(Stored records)
* * *

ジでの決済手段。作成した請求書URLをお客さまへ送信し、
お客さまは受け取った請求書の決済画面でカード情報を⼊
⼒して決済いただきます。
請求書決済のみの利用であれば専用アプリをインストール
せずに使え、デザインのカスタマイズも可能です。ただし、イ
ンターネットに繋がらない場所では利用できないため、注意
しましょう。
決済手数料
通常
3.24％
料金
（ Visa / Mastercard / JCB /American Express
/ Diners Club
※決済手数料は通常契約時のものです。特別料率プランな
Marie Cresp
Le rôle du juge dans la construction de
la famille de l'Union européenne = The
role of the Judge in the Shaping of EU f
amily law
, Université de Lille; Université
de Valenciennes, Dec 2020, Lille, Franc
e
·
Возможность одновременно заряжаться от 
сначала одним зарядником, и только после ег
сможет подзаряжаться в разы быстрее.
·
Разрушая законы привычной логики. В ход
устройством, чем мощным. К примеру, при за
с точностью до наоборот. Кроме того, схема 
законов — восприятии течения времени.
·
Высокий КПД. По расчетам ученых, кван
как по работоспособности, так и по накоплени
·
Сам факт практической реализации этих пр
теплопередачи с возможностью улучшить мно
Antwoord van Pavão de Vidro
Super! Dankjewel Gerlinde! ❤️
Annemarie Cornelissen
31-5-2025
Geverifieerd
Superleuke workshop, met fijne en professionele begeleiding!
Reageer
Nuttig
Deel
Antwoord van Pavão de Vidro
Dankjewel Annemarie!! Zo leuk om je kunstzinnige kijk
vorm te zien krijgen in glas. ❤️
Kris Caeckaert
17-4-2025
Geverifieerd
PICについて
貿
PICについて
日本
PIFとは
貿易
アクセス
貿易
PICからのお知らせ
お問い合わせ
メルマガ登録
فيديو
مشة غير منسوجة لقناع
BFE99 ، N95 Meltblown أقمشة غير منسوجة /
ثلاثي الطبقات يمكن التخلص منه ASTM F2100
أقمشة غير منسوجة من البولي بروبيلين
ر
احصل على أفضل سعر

* * *

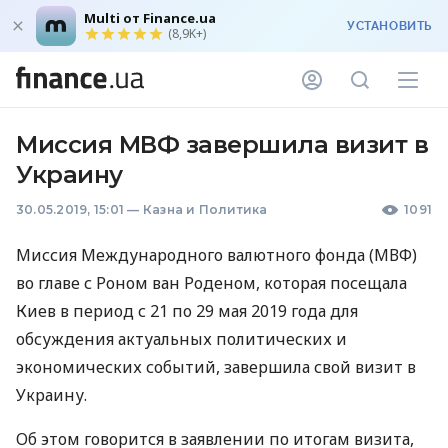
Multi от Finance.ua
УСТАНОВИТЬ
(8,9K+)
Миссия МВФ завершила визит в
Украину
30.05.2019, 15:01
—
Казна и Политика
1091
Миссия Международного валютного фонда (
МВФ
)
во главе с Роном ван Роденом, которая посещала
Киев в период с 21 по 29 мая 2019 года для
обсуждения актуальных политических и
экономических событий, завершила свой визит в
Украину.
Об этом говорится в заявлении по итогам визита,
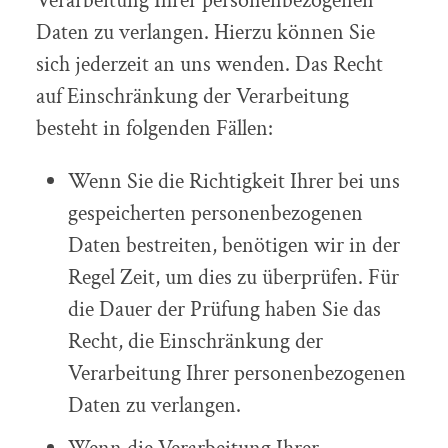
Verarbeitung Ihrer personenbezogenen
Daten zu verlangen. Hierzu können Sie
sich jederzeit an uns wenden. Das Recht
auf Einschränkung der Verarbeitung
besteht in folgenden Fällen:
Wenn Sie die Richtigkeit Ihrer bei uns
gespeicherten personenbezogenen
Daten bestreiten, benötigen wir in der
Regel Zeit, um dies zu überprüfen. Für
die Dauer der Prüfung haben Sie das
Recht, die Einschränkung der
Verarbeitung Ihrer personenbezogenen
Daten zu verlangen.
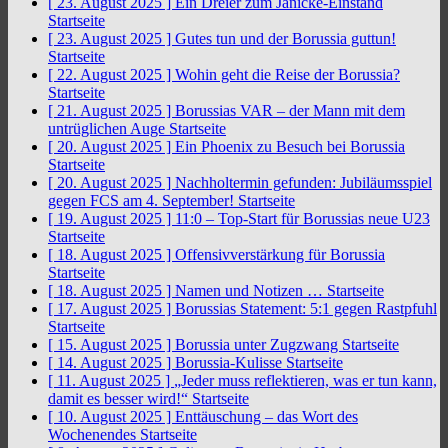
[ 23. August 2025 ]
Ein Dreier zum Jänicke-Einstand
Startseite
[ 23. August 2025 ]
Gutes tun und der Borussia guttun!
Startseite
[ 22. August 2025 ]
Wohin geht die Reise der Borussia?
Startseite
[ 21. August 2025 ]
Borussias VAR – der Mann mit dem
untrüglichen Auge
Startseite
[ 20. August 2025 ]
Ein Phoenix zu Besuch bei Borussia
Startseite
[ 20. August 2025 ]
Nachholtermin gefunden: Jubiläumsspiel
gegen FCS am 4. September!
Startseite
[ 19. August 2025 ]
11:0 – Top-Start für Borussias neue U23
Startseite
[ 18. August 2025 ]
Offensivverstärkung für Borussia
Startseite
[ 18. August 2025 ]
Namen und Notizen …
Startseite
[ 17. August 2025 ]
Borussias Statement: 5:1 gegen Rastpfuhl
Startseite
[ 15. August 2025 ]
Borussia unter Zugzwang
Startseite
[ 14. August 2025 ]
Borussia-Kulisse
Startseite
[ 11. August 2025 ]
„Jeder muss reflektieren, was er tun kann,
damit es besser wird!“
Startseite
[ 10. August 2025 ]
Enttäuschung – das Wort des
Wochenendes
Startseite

* * *

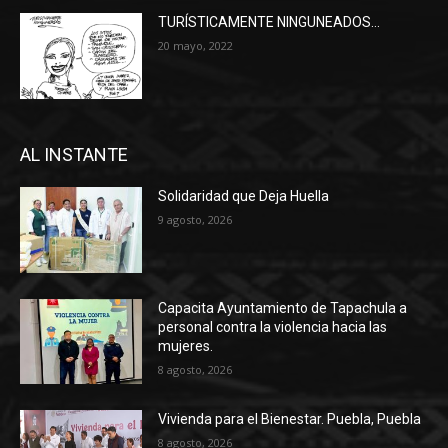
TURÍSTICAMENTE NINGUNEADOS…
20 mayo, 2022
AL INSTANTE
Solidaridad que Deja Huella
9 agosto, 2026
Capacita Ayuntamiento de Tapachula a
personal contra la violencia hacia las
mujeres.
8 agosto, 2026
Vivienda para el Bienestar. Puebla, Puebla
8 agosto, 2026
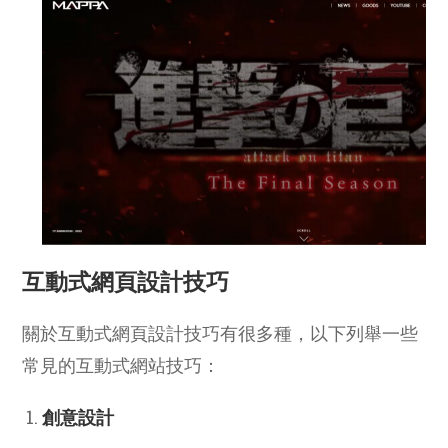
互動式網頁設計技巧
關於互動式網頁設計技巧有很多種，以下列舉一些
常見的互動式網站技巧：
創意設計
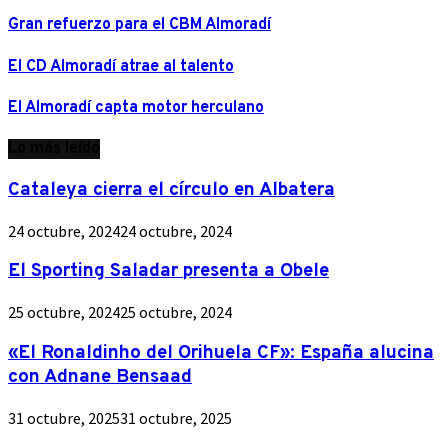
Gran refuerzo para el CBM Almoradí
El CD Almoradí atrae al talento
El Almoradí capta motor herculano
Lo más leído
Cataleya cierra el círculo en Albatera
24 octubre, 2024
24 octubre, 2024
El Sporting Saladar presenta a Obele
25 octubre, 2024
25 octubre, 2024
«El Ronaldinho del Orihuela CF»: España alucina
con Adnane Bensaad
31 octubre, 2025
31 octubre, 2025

* * *

» ACTIVITY: Set down only the lines above that fall between the line holding "ジでの決済手段。作成した請求書URLをお客さまへ送信し、" and the line holding "Высокий КПД. По расчетам ученых, кван", inclusive, keeping each exact.

» YOUR SOLUTION:
ジでの決済手段。作成した請求書URLをお客さまへ送信し、
お客さまは受け取った請求書の決済画面でカード情報を⼊
⼒して決済いただきます。
請求書決済のみの利用であれば専用アプリをインストール
せずに使え、デザインのカスタマイズも可能です。ただし、イ
ンターネットに繋がらない場所では利用できないため、注意
しましょう。
決済手数料
通常
3.24％
料金
（ Visa / Mastercard / JCB /American Express
/ Diners Club
※決済手数料は通常契約時のものです。特別料率プランな
Marie Cresp
Le rôle du juge dans la construction de
la famille de l'Union européenne = The
role of the Judge in the Shaping of EU f
amily law
, Université de Lille; Université
de Valenciennes, Dec 2020, Lille, Franc
e
·
Возможность одновременно заряжаться от 
сначала одним зарядником, и только после ег
сможет подзаряжаться в разы быстрее.
·
Разрушая законы привычной логики. В ход
устройством, чем мощным. К примеру, при за
с точностью до наоборот. Кроме того, схема 
законов — восприятии течения времени.
·
Высокий КПД. По расчетам ученых, кван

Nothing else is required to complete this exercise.